[DATASET ENTRIES — start]
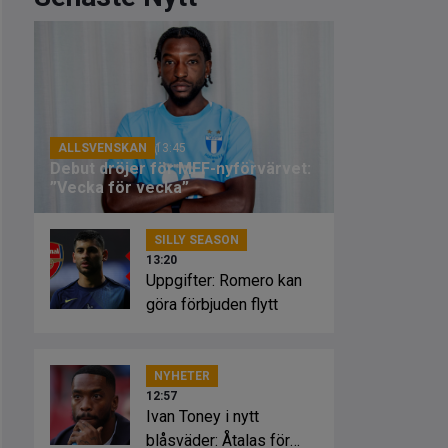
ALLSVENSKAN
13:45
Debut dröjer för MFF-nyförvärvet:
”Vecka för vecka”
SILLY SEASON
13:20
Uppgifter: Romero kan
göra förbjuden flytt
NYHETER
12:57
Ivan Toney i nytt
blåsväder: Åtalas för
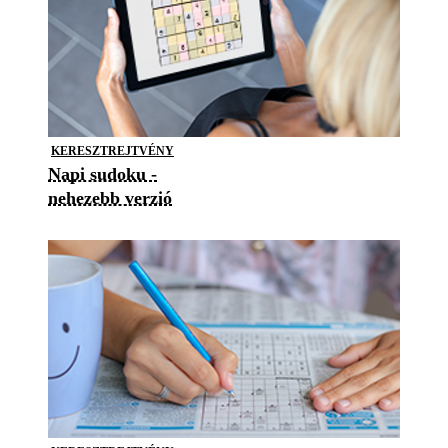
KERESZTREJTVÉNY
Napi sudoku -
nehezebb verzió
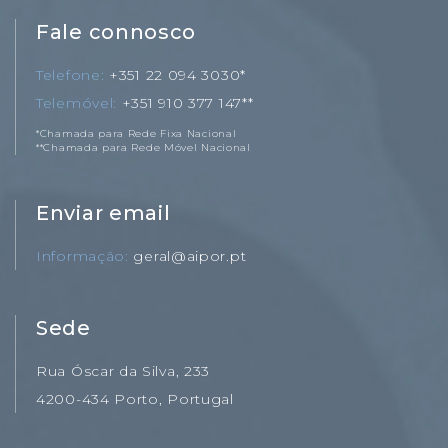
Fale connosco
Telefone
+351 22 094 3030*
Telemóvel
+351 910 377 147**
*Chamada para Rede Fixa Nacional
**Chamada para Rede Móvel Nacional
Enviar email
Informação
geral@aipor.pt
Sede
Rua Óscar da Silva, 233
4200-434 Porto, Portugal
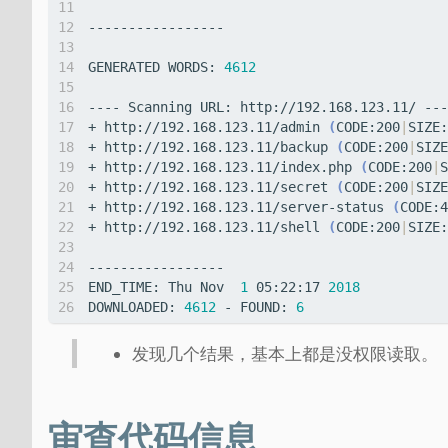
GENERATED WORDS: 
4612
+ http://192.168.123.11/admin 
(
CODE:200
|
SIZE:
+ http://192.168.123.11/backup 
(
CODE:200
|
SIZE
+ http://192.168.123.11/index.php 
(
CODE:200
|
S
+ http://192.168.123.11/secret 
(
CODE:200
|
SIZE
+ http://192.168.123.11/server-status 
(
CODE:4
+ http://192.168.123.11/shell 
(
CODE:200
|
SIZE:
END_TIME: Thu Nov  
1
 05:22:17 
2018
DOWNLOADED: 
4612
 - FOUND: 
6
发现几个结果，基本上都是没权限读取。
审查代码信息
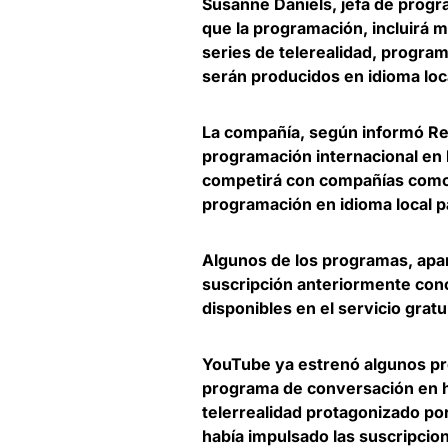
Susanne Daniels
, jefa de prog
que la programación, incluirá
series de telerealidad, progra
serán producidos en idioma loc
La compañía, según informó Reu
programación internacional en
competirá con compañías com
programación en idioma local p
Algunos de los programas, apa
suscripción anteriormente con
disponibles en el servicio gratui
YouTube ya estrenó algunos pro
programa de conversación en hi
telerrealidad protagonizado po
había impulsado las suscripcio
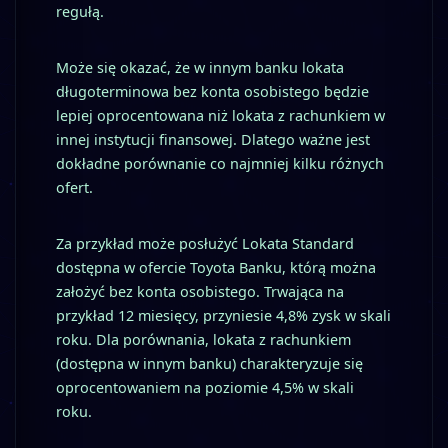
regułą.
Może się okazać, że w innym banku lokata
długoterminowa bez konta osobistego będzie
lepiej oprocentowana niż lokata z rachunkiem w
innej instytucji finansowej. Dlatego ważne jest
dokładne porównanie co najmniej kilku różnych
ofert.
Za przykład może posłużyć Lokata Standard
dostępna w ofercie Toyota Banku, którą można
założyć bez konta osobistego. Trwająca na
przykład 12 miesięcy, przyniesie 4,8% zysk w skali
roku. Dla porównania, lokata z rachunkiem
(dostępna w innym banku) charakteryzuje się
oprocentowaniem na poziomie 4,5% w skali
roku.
[DATASET ENTRIES — finish]
[DATASET ENTRIES — start]
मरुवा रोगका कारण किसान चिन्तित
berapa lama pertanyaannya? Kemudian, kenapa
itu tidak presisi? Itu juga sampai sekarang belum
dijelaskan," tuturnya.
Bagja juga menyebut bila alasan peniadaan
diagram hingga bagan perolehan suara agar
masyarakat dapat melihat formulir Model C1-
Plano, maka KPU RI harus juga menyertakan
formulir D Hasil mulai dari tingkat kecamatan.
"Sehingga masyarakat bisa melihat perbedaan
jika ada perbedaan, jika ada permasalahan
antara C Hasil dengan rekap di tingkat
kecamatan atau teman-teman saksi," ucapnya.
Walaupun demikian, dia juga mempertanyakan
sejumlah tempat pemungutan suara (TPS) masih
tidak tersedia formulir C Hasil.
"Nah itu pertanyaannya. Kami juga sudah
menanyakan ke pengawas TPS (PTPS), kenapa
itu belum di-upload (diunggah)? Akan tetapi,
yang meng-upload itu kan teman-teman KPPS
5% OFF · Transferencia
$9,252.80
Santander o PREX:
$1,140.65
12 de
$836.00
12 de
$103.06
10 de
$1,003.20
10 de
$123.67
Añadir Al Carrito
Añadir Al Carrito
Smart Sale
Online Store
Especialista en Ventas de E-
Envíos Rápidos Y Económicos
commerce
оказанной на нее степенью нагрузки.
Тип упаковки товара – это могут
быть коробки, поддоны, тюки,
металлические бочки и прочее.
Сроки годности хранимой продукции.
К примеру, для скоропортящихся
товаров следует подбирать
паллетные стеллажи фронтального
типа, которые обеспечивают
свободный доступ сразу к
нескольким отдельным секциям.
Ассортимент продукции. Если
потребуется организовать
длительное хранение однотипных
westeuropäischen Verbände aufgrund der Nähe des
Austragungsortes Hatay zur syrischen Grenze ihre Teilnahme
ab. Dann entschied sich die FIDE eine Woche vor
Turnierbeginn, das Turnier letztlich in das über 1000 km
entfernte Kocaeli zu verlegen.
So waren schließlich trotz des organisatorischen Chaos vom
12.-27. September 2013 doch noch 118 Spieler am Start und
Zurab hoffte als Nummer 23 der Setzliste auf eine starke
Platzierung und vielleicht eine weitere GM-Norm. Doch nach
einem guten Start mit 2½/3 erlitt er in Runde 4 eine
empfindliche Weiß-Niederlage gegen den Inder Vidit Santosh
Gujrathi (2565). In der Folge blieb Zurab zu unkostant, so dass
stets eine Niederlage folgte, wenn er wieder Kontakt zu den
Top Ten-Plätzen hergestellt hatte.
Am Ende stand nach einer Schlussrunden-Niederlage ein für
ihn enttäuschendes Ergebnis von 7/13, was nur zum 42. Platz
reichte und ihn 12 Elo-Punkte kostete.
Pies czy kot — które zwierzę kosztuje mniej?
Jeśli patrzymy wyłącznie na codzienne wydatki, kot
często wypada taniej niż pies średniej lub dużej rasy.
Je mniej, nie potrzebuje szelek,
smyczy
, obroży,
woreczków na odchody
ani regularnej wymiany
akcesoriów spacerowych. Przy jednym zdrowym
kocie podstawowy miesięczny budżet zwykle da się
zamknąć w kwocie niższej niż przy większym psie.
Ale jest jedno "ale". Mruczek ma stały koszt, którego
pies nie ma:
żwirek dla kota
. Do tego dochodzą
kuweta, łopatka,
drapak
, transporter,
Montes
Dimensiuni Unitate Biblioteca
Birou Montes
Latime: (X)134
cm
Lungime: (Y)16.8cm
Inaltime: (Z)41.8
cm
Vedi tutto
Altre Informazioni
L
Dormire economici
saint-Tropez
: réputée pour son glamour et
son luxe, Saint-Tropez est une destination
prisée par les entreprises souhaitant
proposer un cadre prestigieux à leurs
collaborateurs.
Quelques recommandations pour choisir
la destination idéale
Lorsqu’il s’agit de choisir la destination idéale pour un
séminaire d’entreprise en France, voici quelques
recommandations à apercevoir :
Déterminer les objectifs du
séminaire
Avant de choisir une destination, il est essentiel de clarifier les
[DATASET ENTRIES — finish]
PROBLEM TO WORK ON ▸
Copy out, word for word, everything in the material from the line containing "ALLSVENSKAN" down to the line containing "4200-434 Porto, Portugal", both of those lines included. Leave the pictures out of your answer.

EXERCISE RESPONSE ▸
ALLSVENSKAN
13:45
Debut dröjer för MFF-nyförvärvet:
”Vecka för vecka”
SILLY SEASON
13:20
Uppgifter: Romero kan
göra förbjuden flytt
NYHETER
12:57
Ivan Toney i nytt
blåsväder: Åtalas för
KERESZTREJTVÉNY
Napi sudoku -
nehezebb verzió
Fale connosco
Telefone
+351 22 094 3030*
Telemóvel
+351 910 377 147**
*Chamada para Rede Fixa Nacional
**Chamada para Rede Móvel Nacional
Enviar email
Informação
geral@aipor.pt
Sede
Rua Óscar da Silva, 233
4200-434 Porto, Portugal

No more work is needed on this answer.